Reading passage:
Literature DB >> 22443313

Ghrelin prevents levodopa-induced inhibition of gastric emptying and increases circulating levodopa in fasted rats.

L Wang1, N P Murphy, A Stengel, M Goebel-Stengel, D H St Pierre, N T Maidment, Y Taché.   

Abstract

BACKGROUND: Levodopa (L-dopa) is the most commonly used treatment for alleviating symptoms of Parkinson's disease. However, L-dopa delays gastric emptying, which dampens its absorption. We investigated whether ghrelin prevents L-dopa action on gastric emptying and enhances circulating L-dopa in rats.
METHODS: Gastric emptying of non-nutrient methylcellulose/phenol red viscous solution was determined in fasted rats treated with orogastric or intraperitoneal (i.p.) L-dopa, or intravenous (i.v.) ghrelin 10 min before orogastric L-dopa. Plasma L-dopa and dopamine levels were determined by high pressure liquid chromatography. Plasma acyl ghrelin levels were assessed by radioimmunoassay. Fos expression in the brain was immunostained after i.v. ghrelin (30 μg kg(-1)) 10 min before i.p. L-dopa. KEY
RESULTS: Levodopa (5 and 15 mg kg(-1)) decreased significantly gastric emptying by 32% and 62%, respectively, when administered orally, and by 91% and 83% when injected i.p. Ghrelin (30 or 100 μg kg(-1), i.v.) completely prevented L-dopa's (15 mg kg(-1), orogastrically) inhibitory action on gastric emptying and enhanced plasma L-dopa and dopamine levels compared with vehicle 15 min after orogastric L-dopa. Levodopa (5 mg kg(-1)) did not modify plasma acyl ghrelin levels at 30 min, 1, and 2 h after i.v. injection. Levodopa (15 mg kg(-1), i.p.) induced Fos in brain autonomic centers, which was not modified by i.v. ghrelin. CONCLUSIONS & INFERENCES: Ghrelin counteracts L-dopa-induced delayed gastric emptying but not Fos induction in the brain and enhances circulating L-dopa levels. Potential therapeutic benefits of ghrelin agonists in Parkinson's disease patients treated with L-dopa remain to be investigated.

Records supplied:
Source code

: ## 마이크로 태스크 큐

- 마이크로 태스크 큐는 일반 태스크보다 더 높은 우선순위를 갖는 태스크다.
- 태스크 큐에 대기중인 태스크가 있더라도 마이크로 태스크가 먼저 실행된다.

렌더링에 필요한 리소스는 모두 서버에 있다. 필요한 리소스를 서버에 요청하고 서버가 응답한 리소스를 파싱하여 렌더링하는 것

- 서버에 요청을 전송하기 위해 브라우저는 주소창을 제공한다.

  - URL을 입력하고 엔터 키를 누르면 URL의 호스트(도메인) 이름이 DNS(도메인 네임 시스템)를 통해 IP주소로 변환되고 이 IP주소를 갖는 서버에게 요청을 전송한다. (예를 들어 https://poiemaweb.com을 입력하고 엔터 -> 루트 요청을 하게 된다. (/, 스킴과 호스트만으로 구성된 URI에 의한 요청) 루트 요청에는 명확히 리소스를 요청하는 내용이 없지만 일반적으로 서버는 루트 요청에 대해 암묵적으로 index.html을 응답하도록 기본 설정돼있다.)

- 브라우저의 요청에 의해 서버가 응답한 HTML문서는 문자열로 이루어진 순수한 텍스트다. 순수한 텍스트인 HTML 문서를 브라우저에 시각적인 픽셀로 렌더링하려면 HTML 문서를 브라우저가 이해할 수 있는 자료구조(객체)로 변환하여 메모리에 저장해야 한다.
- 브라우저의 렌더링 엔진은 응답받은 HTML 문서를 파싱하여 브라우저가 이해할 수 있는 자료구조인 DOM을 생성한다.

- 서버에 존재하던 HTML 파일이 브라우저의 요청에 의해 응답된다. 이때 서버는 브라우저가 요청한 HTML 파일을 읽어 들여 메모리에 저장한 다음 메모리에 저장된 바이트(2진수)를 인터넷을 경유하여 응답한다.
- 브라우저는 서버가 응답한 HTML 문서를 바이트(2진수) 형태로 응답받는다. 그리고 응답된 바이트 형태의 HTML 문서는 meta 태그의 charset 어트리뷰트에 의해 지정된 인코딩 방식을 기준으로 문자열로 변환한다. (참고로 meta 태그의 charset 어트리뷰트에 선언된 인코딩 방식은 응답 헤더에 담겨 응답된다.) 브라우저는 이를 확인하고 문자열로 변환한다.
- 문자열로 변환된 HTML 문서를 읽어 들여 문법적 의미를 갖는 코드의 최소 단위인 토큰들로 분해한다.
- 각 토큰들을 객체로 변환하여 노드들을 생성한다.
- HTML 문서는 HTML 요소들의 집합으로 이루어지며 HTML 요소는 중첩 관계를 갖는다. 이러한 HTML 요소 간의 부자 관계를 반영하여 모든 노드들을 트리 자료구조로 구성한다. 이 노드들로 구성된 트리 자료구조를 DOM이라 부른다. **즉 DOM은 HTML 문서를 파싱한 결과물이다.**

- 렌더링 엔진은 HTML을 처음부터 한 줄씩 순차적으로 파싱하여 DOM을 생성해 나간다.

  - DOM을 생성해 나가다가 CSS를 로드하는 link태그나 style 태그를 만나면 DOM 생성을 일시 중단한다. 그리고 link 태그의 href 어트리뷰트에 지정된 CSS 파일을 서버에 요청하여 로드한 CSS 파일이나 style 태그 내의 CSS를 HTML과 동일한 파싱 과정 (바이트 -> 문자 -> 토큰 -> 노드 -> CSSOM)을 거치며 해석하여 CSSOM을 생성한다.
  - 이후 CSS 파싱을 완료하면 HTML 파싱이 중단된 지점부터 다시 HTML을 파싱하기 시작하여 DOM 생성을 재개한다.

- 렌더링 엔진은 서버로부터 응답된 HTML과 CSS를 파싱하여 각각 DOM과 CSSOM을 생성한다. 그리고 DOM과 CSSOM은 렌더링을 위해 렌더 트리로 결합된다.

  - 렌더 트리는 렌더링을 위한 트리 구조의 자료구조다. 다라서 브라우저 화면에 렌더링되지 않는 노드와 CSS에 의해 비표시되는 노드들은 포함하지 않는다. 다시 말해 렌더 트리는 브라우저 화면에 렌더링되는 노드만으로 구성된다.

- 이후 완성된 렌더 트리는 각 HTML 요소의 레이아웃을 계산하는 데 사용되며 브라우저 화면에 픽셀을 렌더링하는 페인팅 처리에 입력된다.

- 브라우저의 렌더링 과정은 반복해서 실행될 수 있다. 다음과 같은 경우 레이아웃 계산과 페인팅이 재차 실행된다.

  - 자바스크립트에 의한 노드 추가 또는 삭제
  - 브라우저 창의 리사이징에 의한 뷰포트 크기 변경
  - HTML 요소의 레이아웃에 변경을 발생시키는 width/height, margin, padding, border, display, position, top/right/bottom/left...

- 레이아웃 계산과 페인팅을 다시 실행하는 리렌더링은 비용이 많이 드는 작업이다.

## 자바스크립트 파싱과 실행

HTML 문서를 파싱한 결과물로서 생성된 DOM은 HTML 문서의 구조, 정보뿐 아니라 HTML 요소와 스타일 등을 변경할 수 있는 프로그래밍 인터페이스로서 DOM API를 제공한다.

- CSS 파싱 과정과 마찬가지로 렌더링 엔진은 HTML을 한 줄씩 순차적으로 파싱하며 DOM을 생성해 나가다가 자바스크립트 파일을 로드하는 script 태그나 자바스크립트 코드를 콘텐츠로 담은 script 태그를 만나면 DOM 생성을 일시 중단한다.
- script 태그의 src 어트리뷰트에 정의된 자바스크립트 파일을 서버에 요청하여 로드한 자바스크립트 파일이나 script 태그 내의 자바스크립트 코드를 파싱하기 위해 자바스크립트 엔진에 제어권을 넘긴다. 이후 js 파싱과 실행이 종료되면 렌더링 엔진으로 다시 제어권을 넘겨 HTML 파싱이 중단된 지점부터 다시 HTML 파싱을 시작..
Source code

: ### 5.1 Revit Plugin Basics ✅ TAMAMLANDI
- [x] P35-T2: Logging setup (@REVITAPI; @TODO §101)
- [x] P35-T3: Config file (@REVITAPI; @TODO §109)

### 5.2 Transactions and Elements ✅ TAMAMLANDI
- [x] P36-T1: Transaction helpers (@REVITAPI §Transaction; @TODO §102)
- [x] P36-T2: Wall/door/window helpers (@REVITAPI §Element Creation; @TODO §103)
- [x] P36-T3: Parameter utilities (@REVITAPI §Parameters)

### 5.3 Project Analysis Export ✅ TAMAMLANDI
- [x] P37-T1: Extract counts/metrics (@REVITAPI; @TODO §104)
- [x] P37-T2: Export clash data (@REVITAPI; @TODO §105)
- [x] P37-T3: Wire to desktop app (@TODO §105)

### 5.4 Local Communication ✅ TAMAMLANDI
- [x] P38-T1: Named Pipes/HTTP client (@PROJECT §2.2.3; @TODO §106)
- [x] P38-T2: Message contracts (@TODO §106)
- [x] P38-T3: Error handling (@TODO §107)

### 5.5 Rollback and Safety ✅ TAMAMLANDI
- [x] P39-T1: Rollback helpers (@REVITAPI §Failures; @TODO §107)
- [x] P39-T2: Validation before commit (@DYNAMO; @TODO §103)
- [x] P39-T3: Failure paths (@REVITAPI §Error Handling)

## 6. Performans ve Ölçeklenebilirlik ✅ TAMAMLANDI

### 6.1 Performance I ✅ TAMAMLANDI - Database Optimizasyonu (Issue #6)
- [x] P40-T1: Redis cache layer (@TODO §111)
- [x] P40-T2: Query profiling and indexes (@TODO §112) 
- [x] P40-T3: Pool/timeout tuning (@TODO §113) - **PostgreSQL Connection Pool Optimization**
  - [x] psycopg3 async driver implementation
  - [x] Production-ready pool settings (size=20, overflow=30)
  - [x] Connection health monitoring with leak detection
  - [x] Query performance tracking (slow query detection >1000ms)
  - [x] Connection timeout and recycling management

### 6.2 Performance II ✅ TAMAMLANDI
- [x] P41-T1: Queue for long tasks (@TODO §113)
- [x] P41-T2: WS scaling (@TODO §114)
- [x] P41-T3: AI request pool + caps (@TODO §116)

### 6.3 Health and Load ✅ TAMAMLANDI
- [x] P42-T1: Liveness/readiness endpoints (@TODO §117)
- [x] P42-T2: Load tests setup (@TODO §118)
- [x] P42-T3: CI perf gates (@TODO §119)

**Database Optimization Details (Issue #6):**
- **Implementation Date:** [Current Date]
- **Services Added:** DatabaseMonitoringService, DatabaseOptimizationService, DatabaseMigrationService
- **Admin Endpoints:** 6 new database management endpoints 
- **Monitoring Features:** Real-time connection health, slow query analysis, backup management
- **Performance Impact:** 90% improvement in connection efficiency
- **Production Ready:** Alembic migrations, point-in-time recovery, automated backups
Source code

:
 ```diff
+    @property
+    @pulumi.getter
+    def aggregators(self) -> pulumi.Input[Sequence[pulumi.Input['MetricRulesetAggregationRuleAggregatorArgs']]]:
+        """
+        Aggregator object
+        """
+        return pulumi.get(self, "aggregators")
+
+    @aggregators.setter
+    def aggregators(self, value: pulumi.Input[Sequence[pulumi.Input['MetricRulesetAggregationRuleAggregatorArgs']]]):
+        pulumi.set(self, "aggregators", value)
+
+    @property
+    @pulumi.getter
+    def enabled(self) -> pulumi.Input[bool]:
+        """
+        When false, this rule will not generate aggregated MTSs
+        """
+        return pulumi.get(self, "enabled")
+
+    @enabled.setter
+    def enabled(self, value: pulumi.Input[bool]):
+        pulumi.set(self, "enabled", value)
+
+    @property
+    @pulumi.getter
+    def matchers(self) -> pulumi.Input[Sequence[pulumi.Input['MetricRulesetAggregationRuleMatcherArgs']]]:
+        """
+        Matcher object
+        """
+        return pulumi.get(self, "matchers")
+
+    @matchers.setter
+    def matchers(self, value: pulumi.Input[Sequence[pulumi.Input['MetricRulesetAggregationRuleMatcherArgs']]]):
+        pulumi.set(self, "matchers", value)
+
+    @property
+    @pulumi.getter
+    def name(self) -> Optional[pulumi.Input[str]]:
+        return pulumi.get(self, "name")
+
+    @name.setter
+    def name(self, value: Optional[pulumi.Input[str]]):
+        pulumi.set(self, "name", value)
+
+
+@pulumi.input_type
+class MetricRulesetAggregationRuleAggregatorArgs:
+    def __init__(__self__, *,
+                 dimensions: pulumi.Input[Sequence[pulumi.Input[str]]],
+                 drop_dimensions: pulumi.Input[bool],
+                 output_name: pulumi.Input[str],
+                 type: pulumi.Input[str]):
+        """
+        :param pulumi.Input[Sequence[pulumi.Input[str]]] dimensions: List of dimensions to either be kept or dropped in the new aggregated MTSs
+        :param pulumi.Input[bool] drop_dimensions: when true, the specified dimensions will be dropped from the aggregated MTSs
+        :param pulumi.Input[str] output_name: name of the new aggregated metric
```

Aim of the exercise:
Copy out the passage of the ghrelin and levodopa abstract from "Literature DB >>" up to and including "L-dopa in rats.".

Your solution:
Literature DB >> 22443313

Ghrelin prevents levodopa-induced inhibition of gastric emptying and increases circulating levodopa in fasted rats.

L Wang1, N P Murphy, A Stengel, M Goebel-Stengel, D H St Pierre, N T Maidment, Y Taché.   

Abstract

BACKGROUND: Levodopa (L-dopa) is the most commonly used treatment for alleviating symptoms of Parkinson's disease. However, L-dopa delays gastric emptying, which dampens its absorption. We investigated whether ghrelin prevents L-dopa action on gastric emptying and enhances circulating L-dopa in rats.